他睁开双眼,发现面前站着一个小男孩,棕褐色的头发潦草地朝一侧梳着,右手手臂摊开,以臂弯为支架,担着一叠厚厚的报纸。
嗯……
报童!?
现代中国显然没有这样的职业,更何况还是个小老外。
陆时忍不住喃喃自语:“日有所思,夜有所梦。做这种奇怪的梦……看来不能再这么996下去了,否则在地铁上打个瞌睡都有猝死的风险。”

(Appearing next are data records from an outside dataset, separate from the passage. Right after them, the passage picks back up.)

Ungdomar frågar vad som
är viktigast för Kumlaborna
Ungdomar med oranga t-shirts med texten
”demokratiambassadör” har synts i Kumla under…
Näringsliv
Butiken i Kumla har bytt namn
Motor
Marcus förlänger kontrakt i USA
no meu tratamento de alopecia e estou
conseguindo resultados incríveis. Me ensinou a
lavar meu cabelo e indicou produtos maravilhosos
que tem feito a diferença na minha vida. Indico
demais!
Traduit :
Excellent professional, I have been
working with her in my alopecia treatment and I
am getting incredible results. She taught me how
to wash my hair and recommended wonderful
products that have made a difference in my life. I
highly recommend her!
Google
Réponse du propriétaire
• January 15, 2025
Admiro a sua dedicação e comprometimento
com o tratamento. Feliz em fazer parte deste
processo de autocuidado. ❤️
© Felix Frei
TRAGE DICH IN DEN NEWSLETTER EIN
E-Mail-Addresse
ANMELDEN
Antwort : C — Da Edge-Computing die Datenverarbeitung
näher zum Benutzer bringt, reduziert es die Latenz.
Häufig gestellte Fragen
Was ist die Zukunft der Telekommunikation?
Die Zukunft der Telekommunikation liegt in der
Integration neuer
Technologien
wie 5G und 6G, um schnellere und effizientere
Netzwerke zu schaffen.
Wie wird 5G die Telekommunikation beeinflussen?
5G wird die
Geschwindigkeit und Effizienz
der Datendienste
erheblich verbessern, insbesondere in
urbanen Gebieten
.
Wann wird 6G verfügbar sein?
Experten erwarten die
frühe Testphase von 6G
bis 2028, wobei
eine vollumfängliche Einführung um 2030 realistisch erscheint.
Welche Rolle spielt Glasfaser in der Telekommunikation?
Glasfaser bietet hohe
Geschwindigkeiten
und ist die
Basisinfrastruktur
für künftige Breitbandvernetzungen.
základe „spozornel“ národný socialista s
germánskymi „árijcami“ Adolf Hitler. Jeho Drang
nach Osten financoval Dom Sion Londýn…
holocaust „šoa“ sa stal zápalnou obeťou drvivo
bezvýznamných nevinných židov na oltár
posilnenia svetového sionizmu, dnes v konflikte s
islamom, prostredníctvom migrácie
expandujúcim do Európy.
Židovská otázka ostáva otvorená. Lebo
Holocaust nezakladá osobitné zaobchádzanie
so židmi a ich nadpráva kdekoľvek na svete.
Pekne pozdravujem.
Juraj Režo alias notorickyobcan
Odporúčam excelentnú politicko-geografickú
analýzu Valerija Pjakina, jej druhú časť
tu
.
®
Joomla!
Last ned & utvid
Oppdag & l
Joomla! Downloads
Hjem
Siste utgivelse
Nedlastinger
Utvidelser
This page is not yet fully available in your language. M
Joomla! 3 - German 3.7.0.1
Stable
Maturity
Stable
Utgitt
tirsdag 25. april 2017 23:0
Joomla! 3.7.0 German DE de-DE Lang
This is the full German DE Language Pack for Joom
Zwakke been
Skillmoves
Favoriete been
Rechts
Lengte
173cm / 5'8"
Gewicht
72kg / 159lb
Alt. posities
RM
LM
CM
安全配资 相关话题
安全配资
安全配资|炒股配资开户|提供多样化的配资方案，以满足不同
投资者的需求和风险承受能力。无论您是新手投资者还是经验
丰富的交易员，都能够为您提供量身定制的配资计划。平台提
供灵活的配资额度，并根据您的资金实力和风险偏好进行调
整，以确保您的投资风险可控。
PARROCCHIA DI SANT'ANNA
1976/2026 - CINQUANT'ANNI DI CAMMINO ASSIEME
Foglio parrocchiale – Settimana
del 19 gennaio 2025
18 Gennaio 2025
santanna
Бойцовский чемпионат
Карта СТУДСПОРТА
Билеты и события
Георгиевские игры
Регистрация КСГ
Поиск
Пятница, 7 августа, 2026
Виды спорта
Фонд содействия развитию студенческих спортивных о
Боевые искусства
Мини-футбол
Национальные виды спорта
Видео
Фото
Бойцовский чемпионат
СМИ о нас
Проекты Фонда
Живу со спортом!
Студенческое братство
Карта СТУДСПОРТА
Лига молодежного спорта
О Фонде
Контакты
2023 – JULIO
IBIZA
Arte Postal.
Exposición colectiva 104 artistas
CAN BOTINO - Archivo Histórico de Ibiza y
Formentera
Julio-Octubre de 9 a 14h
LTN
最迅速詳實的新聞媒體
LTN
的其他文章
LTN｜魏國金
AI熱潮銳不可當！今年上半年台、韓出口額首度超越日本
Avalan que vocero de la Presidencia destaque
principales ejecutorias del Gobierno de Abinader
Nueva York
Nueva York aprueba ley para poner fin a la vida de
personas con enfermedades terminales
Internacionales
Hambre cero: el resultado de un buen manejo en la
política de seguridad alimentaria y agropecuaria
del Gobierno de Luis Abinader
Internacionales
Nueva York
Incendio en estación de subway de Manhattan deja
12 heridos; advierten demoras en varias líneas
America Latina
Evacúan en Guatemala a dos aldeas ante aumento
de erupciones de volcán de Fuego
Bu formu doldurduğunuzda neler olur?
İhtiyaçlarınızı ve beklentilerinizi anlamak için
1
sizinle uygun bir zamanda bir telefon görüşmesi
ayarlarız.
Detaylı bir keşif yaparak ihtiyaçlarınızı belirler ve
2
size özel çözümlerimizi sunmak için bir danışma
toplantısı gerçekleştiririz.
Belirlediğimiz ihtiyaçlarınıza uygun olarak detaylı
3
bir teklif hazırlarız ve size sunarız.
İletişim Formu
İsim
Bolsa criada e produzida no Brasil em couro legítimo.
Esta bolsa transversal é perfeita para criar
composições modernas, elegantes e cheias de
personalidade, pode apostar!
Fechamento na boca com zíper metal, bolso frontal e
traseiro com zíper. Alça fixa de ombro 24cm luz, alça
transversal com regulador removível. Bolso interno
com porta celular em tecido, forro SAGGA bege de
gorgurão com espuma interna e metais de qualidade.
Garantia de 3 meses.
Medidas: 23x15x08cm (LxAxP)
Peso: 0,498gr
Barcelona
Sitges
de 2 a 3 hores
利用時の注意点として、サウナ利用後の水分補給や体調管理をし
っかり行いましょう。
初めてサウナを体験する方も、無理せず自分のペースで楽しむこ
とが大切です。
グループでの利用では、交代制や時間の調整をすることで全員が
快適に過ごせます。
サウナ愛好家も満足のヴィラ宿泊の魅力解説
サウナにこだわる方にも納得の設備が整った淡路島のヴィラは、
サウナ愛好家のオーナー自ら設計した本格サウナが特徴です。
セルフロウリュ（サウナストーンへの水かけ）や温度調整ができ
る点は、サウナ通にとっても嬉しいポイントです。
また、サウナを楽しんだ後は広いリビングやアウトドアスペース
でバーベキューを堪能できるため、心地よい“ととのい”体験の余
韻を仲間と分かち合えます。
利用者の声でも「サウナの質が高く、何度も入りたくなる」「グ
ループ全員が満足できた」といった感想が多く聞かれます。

之所以这么讲,是因为他最近在翻译一部英文著作,已经到了通宵达旦的地步。
翻译的工作量一般不会太大,而且可以自由安排工作时间,原则上没有加班的必要,
但陆时不同,因精通多国语言,大学读的又是相关专业,外加阅读量大、文学素养高,导致手里的活又多又急,完全没有机会好好休息,连坐地铁这种零散的时间也要尽量利用起来。
他决定闭上眼接着睡,能眯一会儿是一会儿。
没想到,面前的幻影报童开口说话了:“先生,要报纸吗?”
用的还是英语。
陆时没有多作思考,摆了摆手,随口用英语回复道:“不用了不用了,让我继续……”
话音未落,不由得愣住。
他狠狠眨了眨眼,怔怔地看着眼前的报童。
报童以为来了生意,继续推销:“丘吉尔先生又㕛叒叕发表了关于那次死里逃生的演讲,并批评政府在英布战争中的政策,坚决反对扩军计划。内容精彩,不容错过!”
丘吉尔,
英布战争,
反对扩军计划,
……
只要是个正常人,都该意识到问题的严重性了。
陆时的目光扫过报纸,发现上面的文字糊得厉害,英文字母勾连在一起,如同小蝌蚪,不是现代印刷术该有的水准。
他咽口唾沫,大致看一眼报纸内容,发现关于丘吉尔的报道几乎占据了头版的四分之三,而报头上赫然印着“1900年10月13日”字样。
一瞬间,陆时睡意全无。
他抬头观察四周,
眼前根本不是地铁五号线整洁明亮的车厢,而是光线阴暗的小巷子,英伦风格的古旧建筑排排耸立,每一砖每一瓦都显得异常真实;
地面十分泥泞,偶有马车经过,马蹄哒哒作响,踩在地上溅起污浊的泥水;
空气中还弥漫着一股若有若无的、来自泰晤士河的臭味,这也是雾都伦敦在二十世纪初期高速工业化的标志之一。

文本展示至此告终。